The Ministry of Social and Family Development's (MSF) Child Protective Service investigated a record 1,163 cases last year - a 30 per cent jump from 894 cases in 2017 and the highest number in the past decade.
A few cases were in the news recently, including one in which a couple were charged with the murder of their two-year-old daughter. The toddler's remains were found in a pot in a Chin Swee Road flat five years after her death.
Parents or step-parents made up close to 90 per cent of those who abused their children in the cases investigated by the ministry last year. Besides being physically hurt, some of the children were sexually violated or neglected by their parents.
Why it matters
Besides the threat to their lives and safety, abused children suffer from long-term negative effects, say social workers, citing numerous studies.
These range from mental health problems, such as depression and anxiety disorder, to a higher risk of developing violent and criminal behaviour in adolescence.
A spokesman for the ministry said it has over the years introduced more rigorous screening tools for child abuse and trained more professionals, such as social workers, educators and health personnel, to spot abuse and get the child appropriate help. This has led to the growing number of cases being probed.
She added that the ministry has been working with government and community agencies to support families facing complex and interlocking challenges, by boosting the sharing of information and coordination of cases.
She said: "This network of support helps better detect families and children who may face challenging circumstances."
Number of child abuse cases probed by the Ministry of Social and Family Development's Child Protective Service last year - a 30 per cent jump from the 894 cases in 2017.
Social workers interviewed say there is also greater awareness of the problem and more people are reporting child abuse.
Dr Sudha Nair, executive director of Pave, which specialises in tackling family violence, said the 30 per cent increase in cases last year may not necessarily be a bad thing.

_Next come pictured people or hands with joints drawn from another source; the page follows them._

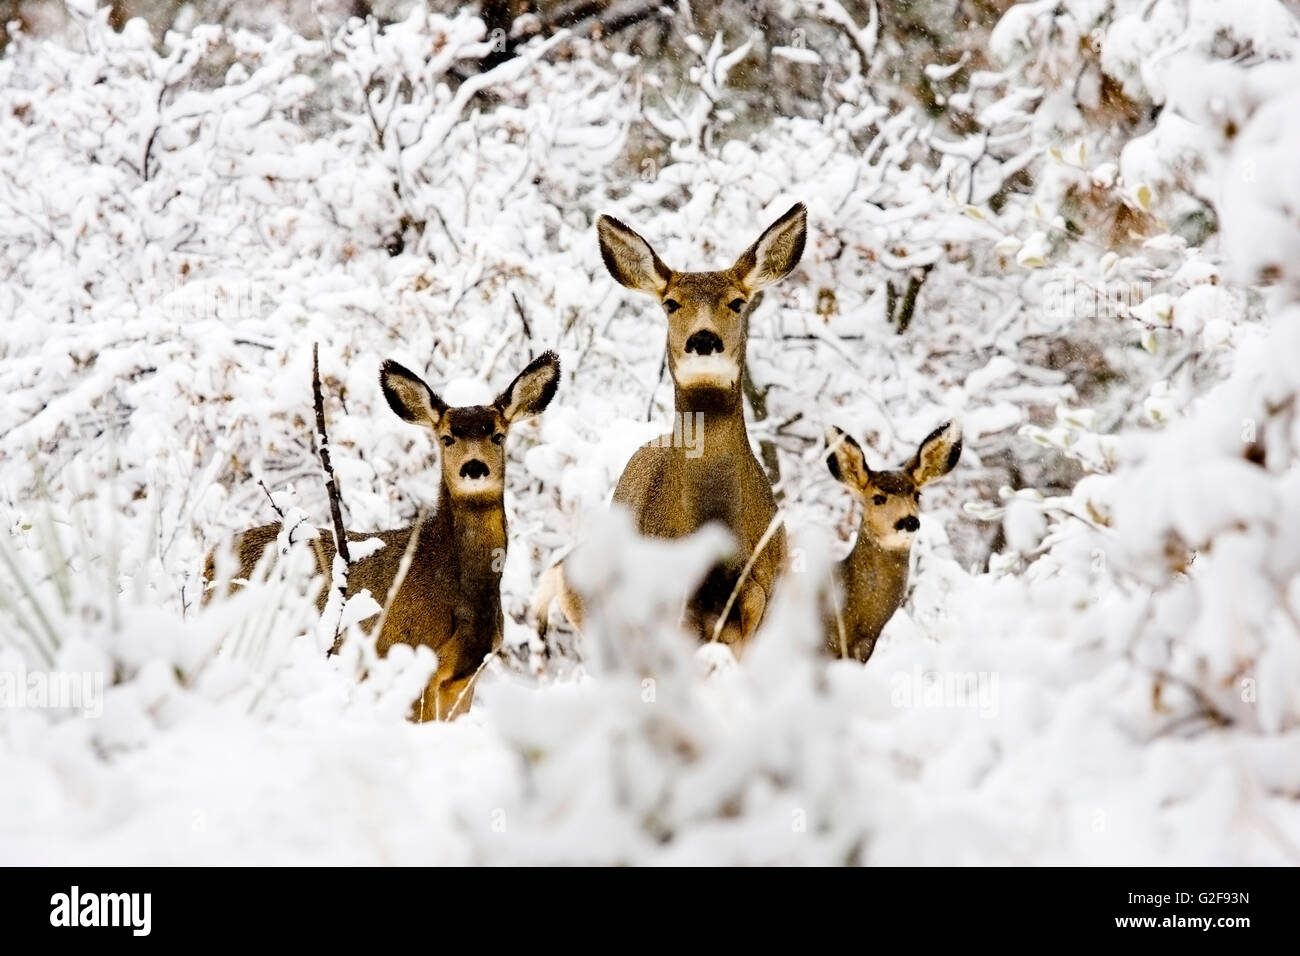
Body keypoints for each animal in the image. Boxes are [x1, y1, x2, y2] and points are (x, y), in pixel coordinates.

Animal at [207, 351, 561, 720]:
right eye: (447, 437)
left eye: (498, 435)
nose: (474, 467)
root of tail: (209, 559)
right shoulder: (411, 655)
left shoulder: (466, 678)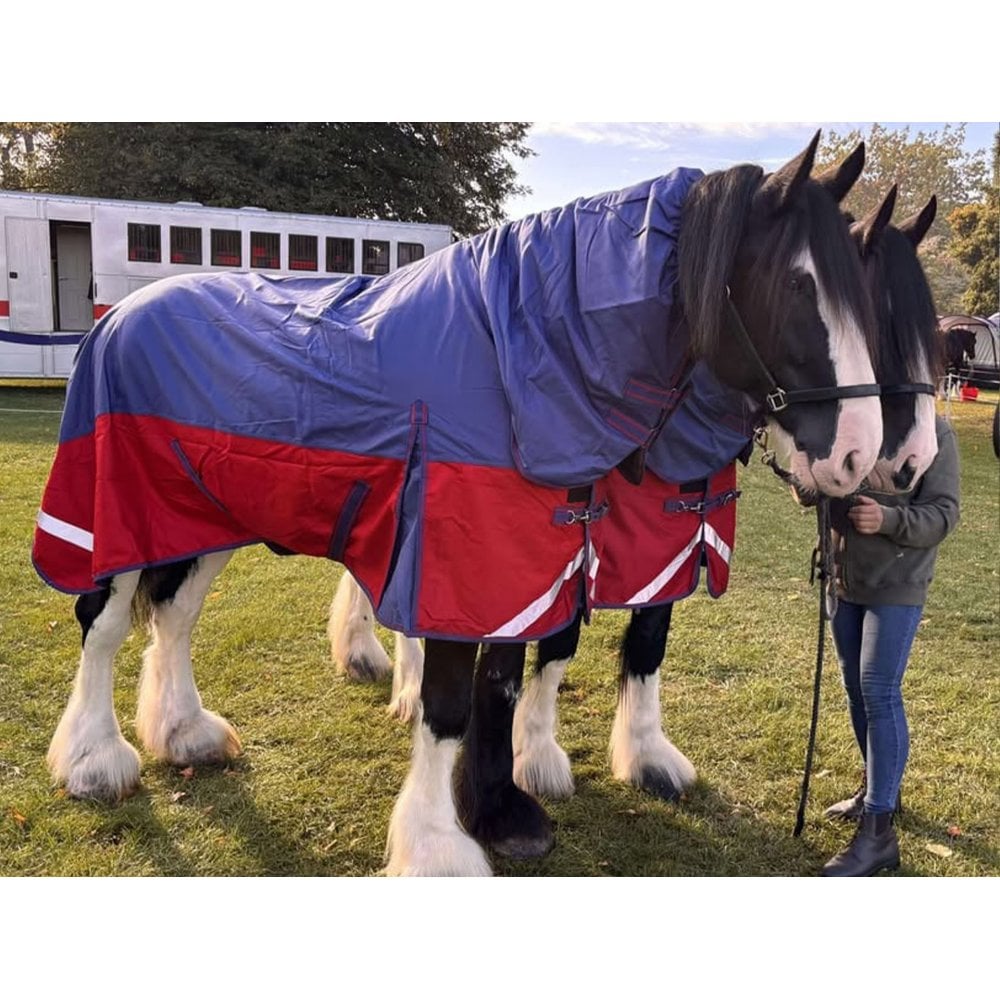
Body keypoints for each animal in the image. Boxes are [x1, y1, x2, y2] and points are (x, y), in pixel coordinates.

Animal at [34, 132, 884, 876]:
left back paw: (184, 734)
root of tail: (123, 315)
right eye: (797, 285)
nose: (858, 454)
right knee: (102, 627)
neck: (517, 359)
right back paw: (95, 761)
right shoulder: (450, 563)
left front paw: (503, 809)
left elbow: (502, 684)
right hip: (116, 519)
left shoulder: (520, 564)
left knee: (174, 617)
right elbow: (447, 704)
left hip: (205, 520)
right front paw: (439, 846)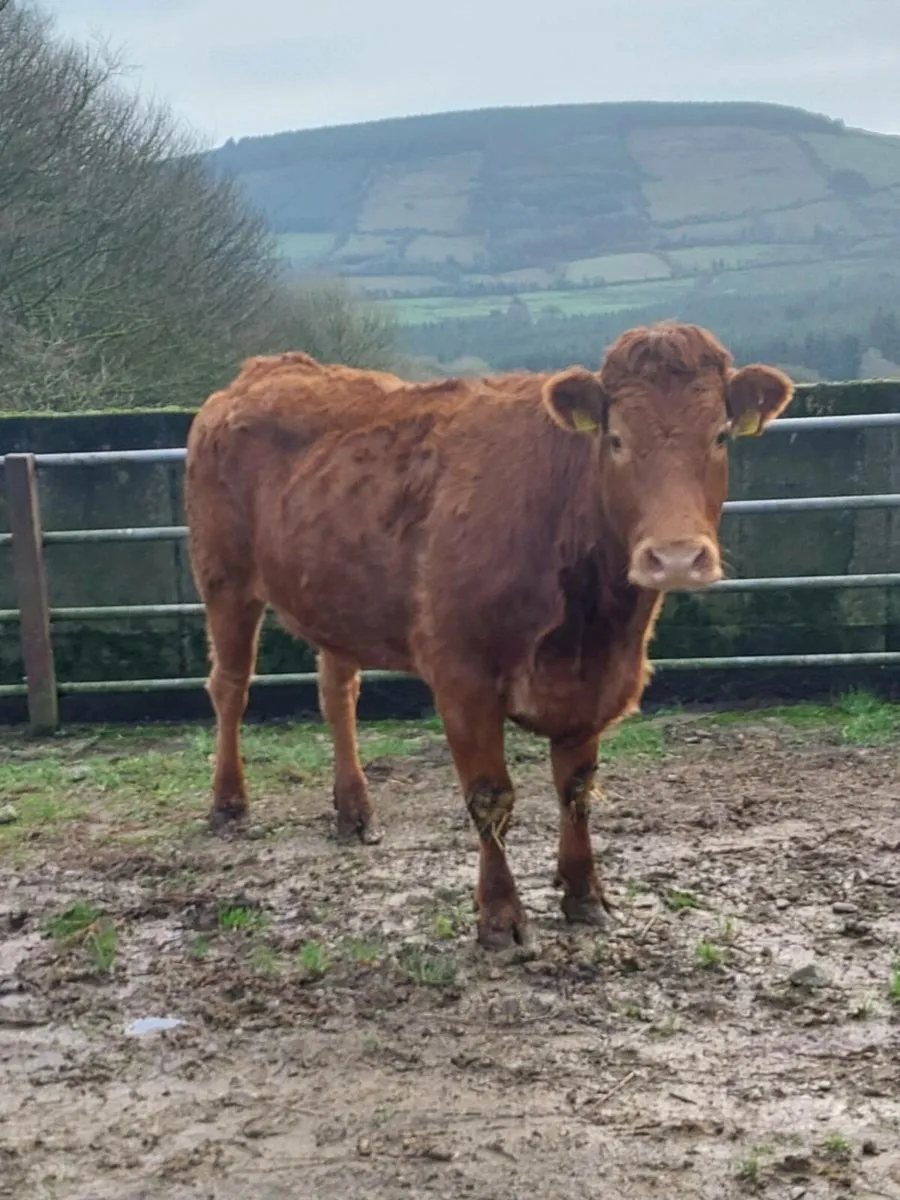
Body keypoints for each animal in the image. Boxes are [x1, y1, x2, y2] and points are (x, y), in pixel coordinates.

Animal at [184, 322, 793, 950]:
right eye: (617, 438)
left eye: (719, 436)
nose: (674, 557)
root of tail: (265, 368)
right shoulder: (463, 679)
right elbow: (490, 797)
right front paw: (500, 917)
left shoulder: (593, 683)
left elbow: (577, 790)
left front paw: (584, 894)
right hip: (224, 577)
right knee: (230, 685)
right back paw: (229, 806)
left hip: (333, 597)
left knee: (337, 694)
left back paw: (354, 812)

She said: "It shows that when we have the right tools and we are clear about the need to report, people do step up and children are protected. Most importantly, professional help comes into the family."

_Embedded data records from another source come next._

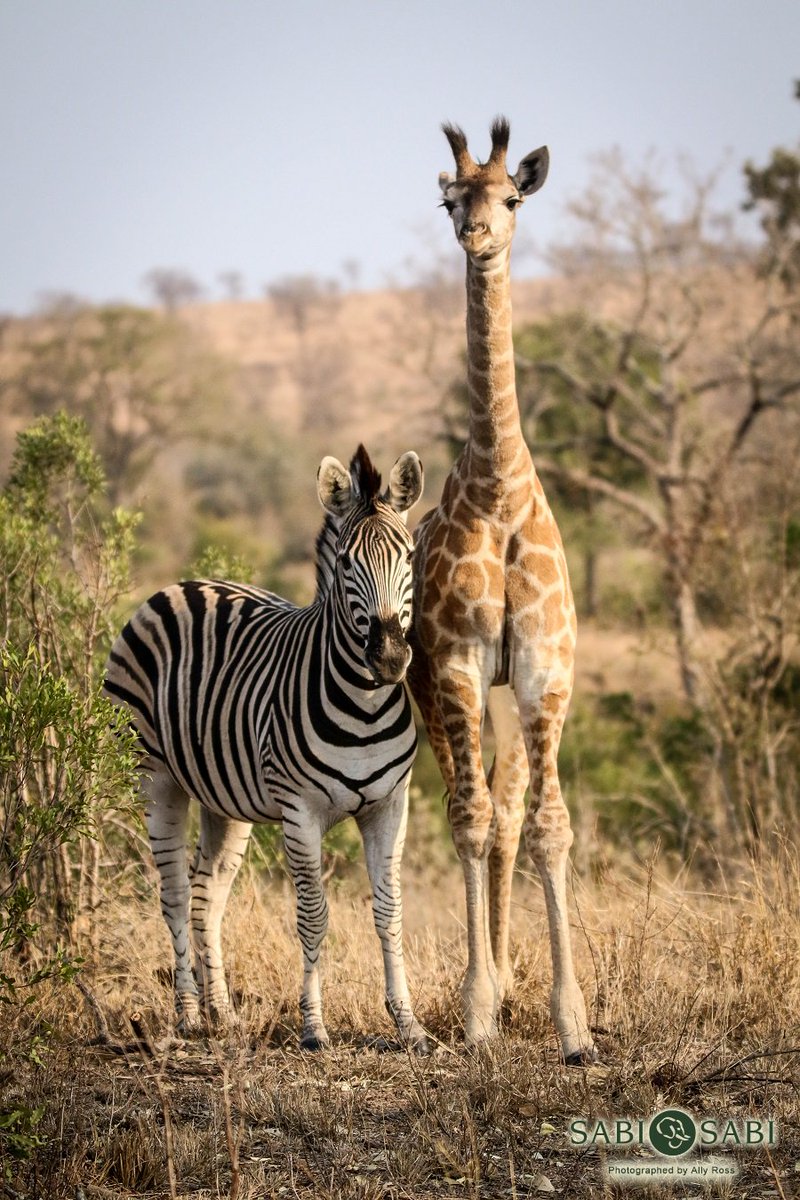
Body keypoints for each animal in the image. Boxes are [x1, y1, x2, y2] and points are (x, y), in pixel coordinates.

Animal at [104, 445, 428, 1052]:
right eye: (345, 563)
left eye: (411, 556)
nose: (390, 659)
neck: (365, 704)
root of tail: (182, 584)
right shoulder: (300, 812)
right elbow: (313, 916)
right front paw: (314, 1027)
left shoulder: (389, 806)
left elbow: (391, 912)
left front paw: (409, 1024)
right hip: (153, 773)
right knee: (175, 893)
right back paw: (188, 1015)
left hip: (223, 798)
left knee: (207, 897)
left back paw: (222, 1014)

However, social workers note that many family members remain reluctant to report domestic abuse.
They may not want the abuser to be sent to jail or are worried about how to get by if the abuser is the breadwinner and is jailed.
Others do not want the family to break up, said Ms Ng Sook Wai, principal counsellor at Heart@Fei Yue.

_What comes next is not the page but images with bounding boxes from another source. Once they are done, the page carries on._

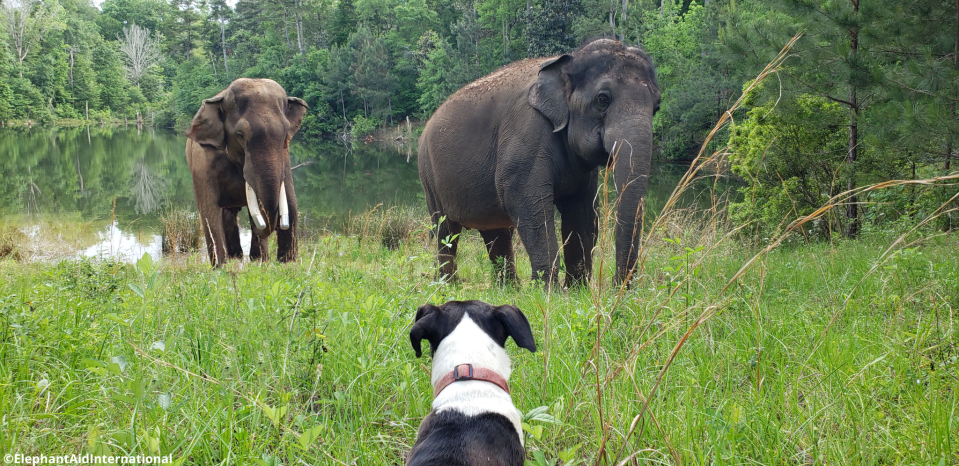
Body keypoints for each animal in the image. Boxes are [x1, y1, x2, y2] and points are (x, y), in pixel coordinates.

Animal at [185, 78, 308, 264]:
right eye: (240, 135)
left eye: (285, 134)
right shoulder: (203, 162)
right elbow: (209, 212)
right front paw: (220, 267)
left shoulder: (284, 156)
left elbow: (290, 203)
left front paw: (286, 263)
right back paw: (237, 257)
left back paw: (250, 257)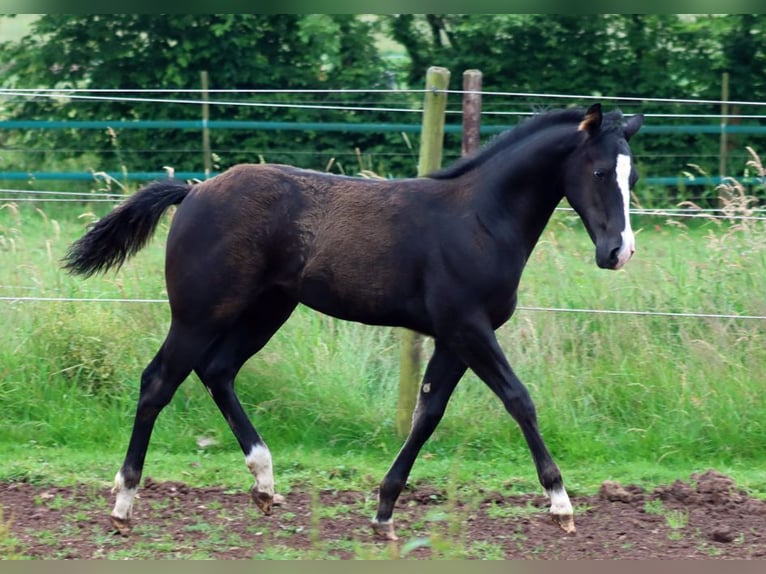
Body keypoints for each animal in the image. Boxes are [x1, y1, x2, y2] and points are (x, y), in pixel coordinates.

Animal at [63, 103, 643, 540]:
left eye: (631, 175)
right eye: (598, 172)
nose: (619, 253)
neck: (480, 218)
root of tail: (195, 190)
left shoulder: (453, 338)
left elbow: (428, 413)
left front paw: (384, 513)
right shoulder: (468, 327)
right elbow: (519, 399)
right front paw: (562, 504)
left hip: (268, 309)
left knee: (218, 371)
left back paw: (264, 483)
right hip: (200, 314)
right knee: (158, 381)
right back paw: (123, 503)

"Some believe it is a private matter and that it is the right of the family to deal with its own parenting matters. The acts are not seen as child abuse and (they feel) reporting them will not help the family situation, as an investigation would cause more problems," she said.
What lies ahead
By next March, key amendments to the Children and Young Persons Act, such as the introduction of a new Enhanced Care and Protection Order and the extension of the Act to include those aged between 16 and 18, are expected to be in force.
These amendments will boost government and community support for abused children.
For example, the introduction of the Enhanced Care and Protection Order will allow the ministry to apply for a court order when it assesses that it is not in the abused child's best interest to be reunited with his family.
The order also empowers a child's caregivers to make care decisions for the child that would otherwise require the parents' consent.
The ministry said it is reviewing how the network of agencies and community groups can be further strengthened.
Dr Nair feels that more people need to step up to report abuse if they know it is happening.
"Secrets are toxic and breaking the silence of abuse is critical. A failure to break it perpetuates the violence," she said.